Grève des médecins, réforme des retraites... La rentrée parlementaire ne sera pas de tout repos pour les députés en 2023. Pour se préparer, le député du Loiret Richard Ramos est allé à la rencontre de la population. Et il ne le cache pas la situation sociale ressemble plutôt à "une poudrière".

Les députés ne reprennent les travaux à l'Assemblée que la semaine prochaine, mais les députés se préparent déjà à des semaines mouvementées. En cause notamment, la réforme des retraites qui doit être présentée le 10 janvier prochain. Lors de ses vœux aux Français samedi soir, le président de la République Emmanuel Macron a confirmé sa volonté de mettre en place cette réforme avant l'été.

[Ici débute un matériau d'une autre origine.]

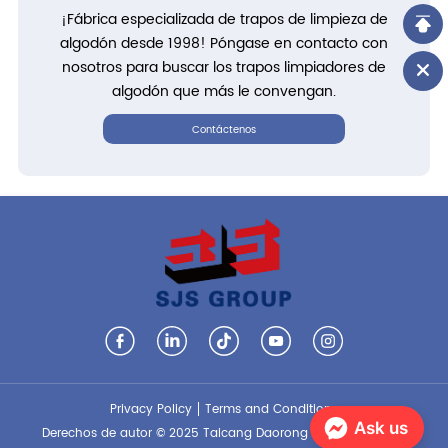
¡Fábrica especializada de trapos de limpieza de
algodón desde 1998! Póngase en contacto con
nosotros para buscar los trapos limpiadores de
algodón que más le convengan.
Contáctenos
Privacy Policy
Terms and Conditions
Ask us
Derechos de autor © 2025 Taicang Daorong Knitting Co., Ltd.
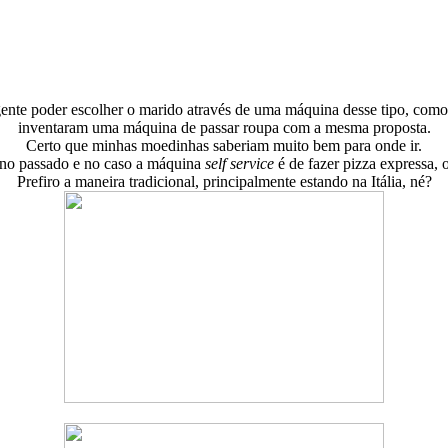
a gente poder escolher o marido através de uma máquina desse tipo, com
inventaram uma máquina de passar roupa com a mesma proposta.
Certo que minhas moedinhas saberiam muito bem para onde ir.
 ano passado e no caso a máquina
self service
é de fazer pizza expressa,
Prefiro a maneira tradicional, principalmente estando na Itália, né?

Alors en attendant le texte précis et le retour dans l'Hémicycle, plusieurs députés prennent le pouls des habitants de leur circonscription. C'est le cas de Richard Ramos, député Modem du Loiret.

Les vœux à peine échangés, le député Richard Ramos est interpellé par Vincent. “Tu as regardé les vœux du président? Mais là, il va mettre le pays dans la rue avec sa réforme des retraites. Vouloir faire travailler les gens plus longtemps quand la moitié est au chômage à 59 ou 60 ans, c’est un vrai problème”, lui indique-il. “Il faut aller plus loin parce qu’il faut financer le système”, lui répond Richard Ramos.

Un sentiment d'injustice, partagé par Marie-Dominique et Marie-Jeanne. Toutes les deux regrettent un manque de dialogue.

“Les débats, il n’y en a plus à l’Assemblée nationale. Elle a tout passé avec le 49.3 Élisabeth Borne. Vous faisiez de la figuration, Messieurs les Députés pendant ce temps-là", indiquent ces deux femmes.

"Une poudrière sociale"

Alors face à son député, Marie-Jeanne tire la sonnette d'alarme. “Moi, j’ai voté Macron, je ne renie pas ce que j’ai fait. Mais là, il s’éloigne de la base de façon trop importante”, appuie-t-elle.

Le café terminé, Richard Ramos en est bien conscient : ce mois de janvier est à haut risque politiquement.

“On est sur une poudrière sociale. Et donc il faudra dans l'hémicycle entendre le peuple français sur les retraites et ne pas leur imposer de force notamment par un 49.3. Il faudra leur dire droit dans les yeux ce qu’on va faire, mais attention pas en force, ils n’aiment pas ça”, assure-t-il.

Le député de la majorité prévient déjà. Si le projet du gouvernement reste une retraite à 65 ans, il ne votera pas cette réforme.